The BNM device and its anatomical placement. Schematic representation of the lesser gastric curvature (gastric node area) showing the bipolar electrode placement relative to the anterior and posterior vagal trunks.
HRV assessment and metrics
A 5-minute ECG recording was performed twice daily (morning measurement, pre-breakfast, and night measurement after-dinner in standardized conditions) after the endoscopic implantation. Data were analyzed using a dedicated algorithm to extract time-domain and frequency-domain HRV parameters, including RMSSD, LF/HF ratio, and total power, as indices of sympathetic-parasympathetic balance, and were compared with baseline values.
Continuous glucose monitoring assessment and metrics
Glycemic data were collected continuously using the Abbott FreeStyle Libre CGM system at 15-minute intervals (96 data points per day) from January 23, 2026, to April 30, 2026, yielding a dataset of approximately 5800 data points over 66 days. The analysis was carried out over 56 days and 7 consecutive observation periods (Table 1).
Data Points in the Observation Periods
Peri-implant week: insulin suspended postoperatively. Data retained for reference but excluded from comparative analysis. A transitional phase with 6 IU (March 8, 1 day) and a brief rebound to 14 IU (March 12–13, 2 days) occurred between the 8 IU and 12 IU phases; these periods were too brief for dynamic analysis and are excluded from the primary comparison.
Zero-insulin phase: insulin glargine completely discontinued.
Standard CGM metrics were computed per international consensus18 (Table 2).
Standard CGM Metrics
CGM-derived HbA1c surrogate. 19
Dynamic analysis of glycemic oscillations
To quantify the glycemic hunting phenomenon—that is, the persistent oscillatory behavior of the glycemic signal around its set point, characteristic of systems with excessive feedback gain or phase delay—we applied dynamic signal analysis methods to the 15-minute CGM time series.

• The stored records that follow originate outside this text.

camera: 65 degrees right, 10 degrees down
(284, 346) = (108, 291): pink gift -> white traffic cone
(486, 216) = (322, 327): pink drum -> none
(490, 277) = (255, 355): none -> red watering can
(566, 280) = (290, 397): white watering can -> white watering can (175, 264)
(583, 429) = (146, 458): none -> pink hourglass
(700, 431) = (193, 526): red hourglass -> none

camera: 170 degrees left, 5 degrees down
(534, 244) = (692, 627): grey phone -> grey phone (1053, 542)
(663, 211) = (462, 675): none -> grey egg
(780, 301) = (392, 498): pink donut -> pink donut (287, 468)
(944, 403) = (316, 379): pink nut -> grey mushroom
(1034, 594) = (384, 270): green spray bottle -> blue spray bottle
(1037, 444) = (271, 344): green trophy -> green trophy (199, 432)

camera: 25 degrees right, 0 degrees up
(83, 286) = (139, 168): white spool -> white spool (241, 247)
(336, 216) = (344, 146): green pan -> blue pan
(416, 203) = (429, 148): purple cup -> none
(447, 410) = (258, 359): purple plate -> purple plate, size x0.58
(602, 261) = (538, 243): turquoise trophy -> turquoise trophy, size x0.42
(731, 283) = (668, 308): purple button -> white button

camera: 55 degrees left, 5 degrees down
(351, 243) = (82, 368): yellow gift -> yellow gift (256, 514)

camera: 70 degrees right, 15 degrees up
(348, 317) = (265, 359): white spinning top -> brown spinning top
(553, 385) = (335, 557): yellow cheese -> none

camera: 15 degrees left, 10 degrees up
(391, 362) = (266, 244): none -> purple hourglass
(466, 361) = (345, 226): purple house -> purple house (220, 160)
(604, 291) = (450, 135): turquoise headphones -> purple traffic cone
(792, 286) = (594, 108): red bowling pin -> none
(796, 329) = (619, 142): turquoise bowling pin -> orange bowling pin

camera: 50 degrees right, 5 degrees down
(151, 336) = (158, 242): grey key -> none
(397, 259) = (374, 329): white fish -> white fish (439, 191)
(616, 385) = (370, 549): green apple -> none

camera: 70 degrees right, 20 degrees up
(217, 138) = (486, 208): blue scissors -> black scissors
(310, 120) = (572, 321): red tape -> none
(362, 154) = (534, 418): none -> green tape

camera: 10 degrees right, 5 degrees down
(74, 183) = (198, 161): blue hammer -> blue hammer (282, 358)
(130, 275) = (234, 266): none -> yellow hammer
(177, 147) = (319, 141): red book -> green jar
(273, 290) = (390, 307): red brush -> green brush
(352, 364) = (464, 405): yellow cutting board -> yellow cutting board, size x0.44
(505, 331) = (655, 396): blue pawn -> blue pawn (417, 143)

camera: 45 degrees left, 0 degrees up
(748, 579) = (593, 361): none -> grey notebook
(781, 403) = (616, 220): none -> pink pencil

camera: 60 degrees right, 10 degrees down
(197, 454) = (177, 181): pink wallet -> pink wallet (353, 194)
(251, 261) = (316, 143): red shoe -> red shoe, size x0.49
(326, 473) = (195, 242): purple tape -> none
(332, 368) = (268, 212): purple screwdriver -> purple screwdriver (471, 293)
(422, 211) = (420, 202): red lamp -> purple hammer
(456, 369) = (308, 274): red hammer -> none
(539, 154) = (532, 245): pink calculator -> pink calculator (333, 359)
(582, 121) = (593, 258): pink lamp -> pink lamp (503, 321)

Poincaré plot analysis. SD1, the standard deviation of successive glycemic differences normalized by √2, quantifies short-term (high-frequency) glycemic variability and was used as the primary proxy for the hunting phenomenon. SD2, reflecting long-term variability (circadian excursions), was computed simultaneously. The SD1/SD2 ratio indicates the relative contribution of rapid oscillations to total variability.
19
Autocorrelation function (ACF). The ACF of the glycemic time series was computed at lags from 0 to 12 hours. In a system with active hunting, the ACF decays slowly (the signal retains memory of its past states); in a well-damped system, the ACF decays rapidly toward zero. Key values reported: ACF at 2h, 4h, 6h, and 8h lags. The first zero-crossing and the first negative ACF minimum (proxy for the half-period of the dominant oscillation) were identified. FFT spectral analysis was performed on resampled (uniform 15-minute grid), mean-subtracted time series. Dominant periods and the fraction of spectral power at the dominant frequency were computed for periods in the 2–24 hour range, corresponding to physiologically relevant glycemic oscillation timescales.
Results
Procedural safety and device stability
The BNM implantation was performed without complications. The total endoscopic procedure lasted 15 minutes, with the actual device implantation taking approximately 4 minutes. No mucosal bleeding occurred. The patient was discharged the same day, reported no post-procedural discomfort, and had a light dinner at home in the evening. The device detector confirmed a stable BNM position in the gastric wall.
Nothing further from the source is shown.